1) Is the problem real?
Currently the use of MapReduce is far beyond its original design purpose. And there are mainly two shortcomings.
1. tight coupling of programing model with source management infrastructure. It makes developers to abuse the MR model.
2. centralized job control flow, which limits the system's scalability.
2) What is the solution’s main idea (nugget)?
Separating resource management functions from the programing model.
More precisely, Yarn replaces jobtracker & tasktracker which were used in Hadoop 1.0, with new components, namely, Resource Manager, Application Master, Node Manager.
RM: it runs as a daemon machine, serves as a central authority arbitrating resources among various applications.
AM: it manages each job. It monitors all lifecycle including resources consumption, flow execution etc.
NM: they are responsible for monitor resource availability on each node.
With this new architecture, it decentralizes the workload on JobTracker (Resource Manager in Yarn) in original Hadoop. More precisely, the job of task monitoring is assigned to AM instead of RM. Further, AM can be defined by users.
Container is also another novel framework that perform well for resource isolation in Yarn.
Another advantage of Yarn over Hadoop is that, Yarn represent resource with memory, which is more reasonable compared with Hadoop's number of map/reduce slots.
3) Why is solution different from previous work?
YARN mainly have 10 unique features to make it different from previous works.
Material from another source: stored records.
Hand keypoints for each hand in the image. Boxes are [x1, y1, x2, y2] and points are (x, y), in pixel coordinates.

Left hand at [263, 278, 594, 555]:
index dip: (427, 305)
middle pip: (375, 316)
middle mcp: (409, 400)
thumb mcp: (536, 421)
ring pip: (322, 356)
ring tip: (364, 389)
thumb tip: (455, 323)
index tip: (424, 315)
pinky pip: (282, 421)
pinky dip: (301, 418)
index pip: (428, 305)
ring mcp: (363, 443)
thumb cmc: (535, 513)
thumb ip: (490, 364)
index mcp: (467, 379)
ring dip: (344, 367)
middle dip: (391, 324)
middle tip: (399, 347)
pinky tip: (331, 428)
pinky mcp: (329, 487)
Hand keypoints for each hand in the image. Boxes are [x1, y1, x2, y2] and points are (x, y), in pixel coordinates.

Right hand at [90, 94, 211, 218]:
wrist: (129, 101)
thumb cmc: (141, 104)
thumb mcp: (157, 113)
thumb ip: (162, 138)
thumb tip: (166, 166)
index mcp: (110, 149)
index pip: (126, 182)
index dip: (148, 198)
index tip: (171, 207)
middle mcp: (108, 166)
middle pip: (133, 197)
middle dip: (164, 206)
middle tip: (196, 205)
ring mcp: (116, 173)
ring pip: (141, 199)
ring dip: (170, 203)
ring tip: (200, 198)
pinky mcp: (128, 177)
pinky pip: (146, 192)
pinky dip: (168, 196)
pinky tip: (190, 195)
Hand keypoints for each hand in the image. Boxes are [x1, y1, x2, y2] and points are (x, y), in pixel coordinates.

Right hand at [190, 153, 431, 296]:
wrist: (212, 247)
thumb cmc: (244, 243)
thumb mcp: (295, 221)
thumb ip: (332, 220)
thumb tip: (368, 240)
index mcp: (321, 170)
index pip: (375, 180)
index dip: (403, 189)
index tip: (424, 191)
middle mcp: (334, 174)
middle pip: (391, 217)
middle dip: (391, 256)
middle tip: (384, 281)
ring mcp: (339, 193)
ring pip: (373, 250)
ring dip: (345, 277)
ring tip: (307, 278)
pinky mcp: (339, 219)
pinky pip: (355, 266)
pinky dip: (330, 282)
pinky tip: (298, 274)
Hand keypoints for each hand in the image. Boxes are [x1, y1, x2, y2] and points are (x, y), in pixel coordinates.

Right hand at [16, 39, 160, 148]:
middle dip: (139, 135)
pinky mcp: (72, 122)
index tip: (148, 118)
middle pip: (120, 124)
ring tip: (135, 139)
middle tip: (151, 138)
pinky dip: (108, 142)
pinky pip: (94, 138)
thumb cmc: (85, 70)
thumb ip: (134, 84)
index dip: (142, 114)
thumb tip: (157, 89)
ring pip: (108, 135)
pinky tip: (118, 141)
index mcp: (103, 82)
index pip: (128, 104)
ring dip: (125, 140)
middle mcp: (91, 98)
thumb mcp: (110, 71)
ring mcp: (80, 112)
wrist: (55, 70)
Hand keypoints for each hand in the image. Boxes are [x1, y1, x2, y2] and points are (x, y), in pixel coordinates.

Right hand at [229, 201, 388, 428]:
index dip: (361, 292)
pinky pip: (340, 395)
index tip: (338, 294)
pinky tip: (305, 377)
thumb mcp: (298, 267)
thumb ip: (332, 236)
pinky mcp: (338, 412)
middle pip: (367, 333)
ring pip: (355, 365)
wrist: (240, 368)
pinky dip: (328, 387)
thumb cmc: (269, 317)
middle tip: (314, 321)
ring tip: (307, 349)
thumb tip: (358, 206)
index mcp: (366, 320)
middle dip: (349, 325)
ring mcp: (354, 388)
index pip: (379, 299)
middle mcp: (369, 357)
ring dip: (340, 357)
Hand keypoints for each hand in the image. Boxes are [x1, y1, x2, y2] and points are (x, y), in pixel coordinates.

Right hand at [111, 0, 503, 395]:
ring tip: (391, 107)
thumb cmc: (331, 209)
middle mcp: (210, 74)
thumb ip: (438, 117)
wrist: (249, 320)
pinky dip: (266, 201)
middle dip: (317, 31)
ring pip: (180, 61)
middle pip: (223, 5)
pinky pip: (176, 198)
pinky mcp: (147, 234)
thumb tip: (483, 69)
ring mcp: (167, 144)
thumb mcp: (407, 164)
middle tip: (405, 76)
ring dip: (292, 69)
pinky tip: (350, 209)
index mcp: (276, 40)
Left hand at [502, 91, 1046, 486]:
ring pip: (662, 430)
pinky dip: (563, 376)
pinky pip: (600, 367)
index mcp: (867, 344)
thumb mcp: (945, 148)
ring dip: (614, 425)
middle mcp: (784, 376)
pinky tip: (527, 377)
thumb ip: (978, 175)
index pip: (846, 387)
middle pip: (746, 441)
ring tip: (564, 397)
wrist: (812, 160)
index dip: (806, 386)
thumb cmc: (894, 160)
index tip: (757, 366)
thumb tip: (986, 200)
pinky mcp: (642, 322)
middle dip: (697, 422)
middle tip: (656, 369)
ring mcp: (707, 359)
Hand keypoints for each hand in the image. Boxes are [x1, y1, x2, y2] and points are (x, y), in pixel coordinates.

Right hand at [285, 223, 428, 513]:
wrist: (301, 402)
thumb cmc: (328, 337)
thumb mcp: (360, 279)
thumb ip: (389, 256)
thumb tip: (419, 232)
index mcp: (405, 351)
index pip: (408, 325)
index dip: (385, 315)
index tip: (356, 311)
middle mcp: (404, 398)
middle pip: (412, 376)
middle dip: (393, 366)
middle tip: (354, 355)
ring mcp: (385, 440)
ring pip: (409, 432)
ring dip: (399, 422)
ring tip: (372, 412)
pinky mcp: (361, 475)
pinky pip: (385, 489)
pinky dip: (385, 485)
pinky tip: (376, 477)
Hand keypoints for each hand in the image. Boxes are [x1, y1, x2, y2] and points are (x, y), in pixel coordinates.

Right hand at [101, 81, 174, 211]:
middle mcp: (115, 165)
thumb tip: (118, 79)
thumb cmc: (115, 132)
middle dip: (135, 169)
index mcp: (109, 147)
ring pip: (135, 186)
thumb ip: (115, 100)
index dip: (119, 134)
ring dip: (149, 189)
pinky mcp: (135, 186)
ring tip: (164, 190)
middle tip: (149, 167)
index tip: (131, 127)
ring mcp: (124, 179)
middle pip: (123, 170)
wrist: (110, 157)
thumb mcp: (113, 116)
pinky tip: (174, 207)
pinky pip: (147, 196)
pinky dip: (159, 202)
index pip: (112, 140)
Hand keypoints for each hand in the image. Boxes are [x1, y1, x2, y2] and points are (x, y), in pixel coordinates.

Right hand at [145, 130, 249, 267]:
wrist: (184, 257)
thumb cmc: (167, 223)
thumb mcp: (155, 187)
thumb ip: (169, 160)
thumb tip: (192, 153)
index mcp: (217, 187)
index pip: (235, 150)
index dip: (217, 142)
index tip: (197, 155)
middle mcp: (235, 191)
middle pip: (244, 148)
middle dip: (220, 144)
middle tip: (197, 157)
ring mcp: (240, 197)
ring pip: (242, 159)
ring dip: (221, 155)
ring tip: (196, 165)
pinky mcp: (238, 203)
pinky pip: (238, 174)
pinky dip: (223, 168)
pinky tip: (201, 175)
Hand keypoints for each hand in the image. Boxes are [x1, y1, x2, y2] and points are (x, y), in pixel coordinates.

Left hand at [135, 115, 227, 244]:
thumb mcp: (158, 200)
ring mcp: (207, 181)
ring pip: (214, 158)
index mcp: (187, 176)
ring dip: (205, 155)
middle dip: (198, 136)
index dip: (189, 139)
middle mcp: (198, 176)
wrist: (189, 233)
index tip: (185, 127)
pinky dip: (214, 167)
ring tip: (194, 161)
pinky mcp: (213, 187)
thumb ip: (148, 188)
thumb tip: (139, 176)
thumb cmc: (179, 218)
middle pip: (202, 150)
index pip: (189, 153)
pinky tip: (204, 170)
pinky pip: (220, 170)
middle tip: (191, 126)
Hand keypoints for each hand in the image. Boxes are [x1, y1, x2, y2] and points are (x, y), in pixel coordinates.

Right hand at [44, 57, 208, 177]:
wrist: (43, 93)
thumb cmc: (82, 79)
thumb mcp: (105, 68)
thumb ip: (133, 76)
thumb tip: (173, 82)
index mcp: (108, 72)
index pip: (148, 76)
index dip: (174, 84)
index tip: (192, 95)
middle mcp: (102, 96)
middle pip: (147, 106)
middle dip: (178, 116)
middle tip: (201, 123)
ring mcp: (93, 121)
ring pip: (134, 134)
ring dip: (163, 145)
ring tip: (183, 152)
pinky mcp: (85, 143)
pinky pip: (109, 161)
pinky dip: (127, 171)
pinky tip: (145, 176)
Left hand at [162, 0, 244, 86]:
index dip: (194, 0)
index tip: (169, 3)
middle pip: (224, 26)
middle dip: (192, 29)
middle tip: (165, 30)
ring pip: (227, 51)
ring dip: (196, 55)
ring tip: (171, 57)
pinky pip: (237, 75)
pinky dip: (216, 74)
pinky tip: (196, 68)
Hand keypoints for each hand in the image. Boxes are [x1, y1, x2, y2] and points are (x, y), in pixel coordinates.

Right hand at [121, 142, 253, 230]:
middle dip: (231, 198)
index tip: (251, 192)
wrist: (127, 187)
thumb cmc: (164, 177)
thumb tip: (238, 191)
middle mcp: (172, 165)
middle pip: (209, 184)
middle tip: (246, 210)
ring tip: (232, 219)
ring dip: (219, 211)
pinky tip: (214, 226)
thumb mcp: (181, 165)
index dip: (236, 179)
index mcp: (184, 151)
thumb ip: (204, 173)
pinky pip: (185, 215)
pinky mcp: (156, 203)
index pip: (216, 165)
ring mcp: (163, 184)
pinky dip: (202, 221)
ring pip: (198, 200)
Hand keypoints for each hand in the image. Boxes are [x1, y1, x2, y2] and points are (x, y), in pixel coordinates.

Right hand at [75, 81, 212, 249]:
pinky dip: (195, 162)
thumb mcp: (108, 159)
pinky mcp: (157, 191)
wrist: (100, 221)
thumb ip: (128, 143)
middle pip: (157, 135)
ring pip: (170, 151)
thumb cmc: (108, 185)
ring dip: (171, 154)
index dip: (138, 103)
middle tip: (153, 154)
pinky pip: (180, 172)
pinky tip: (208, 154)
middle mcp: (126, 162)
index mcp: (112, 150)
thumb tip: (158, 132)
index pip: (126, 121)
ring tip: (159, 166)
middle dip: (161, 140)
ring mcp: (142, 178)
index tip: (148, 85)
1. YARN extends Hadoop's scalability.
2. YARN meets the requirement of Multi-tenancy needs.
3. YARN has the ability of decoupling the upgrade dependencies (which may be one of Mesos's job).
4. YARN can achieve locality awareness.
5. YARN can perform high cluster utilization
6. YARN needs to enable fault tolerance among multiple tenants Hadoop cluster.
7. YARN maintains secure and auditable operations.
8. YARN must support for programming model diversity.
9. YARN has a flexible resource model.
10. Since YARN is second version of Hadoop, it must achieve backward compatibility.
4) Does the paper (or do you) identify any fundamental/hard trade-offs?
This two layer scheduling is a better way than centralized scheduling scheme. However, in the two lay scheduling architecture, each AM do not have a global view of the cluster resources, thus each AM could not achieve the best computational resources utilization.
5) Do you think the paper will be influential in 10 years? Why or why not?
Yes, since it is the second generation of Hadoop and has many novel attributes mentioned above, it definitely will be influential in 10 years.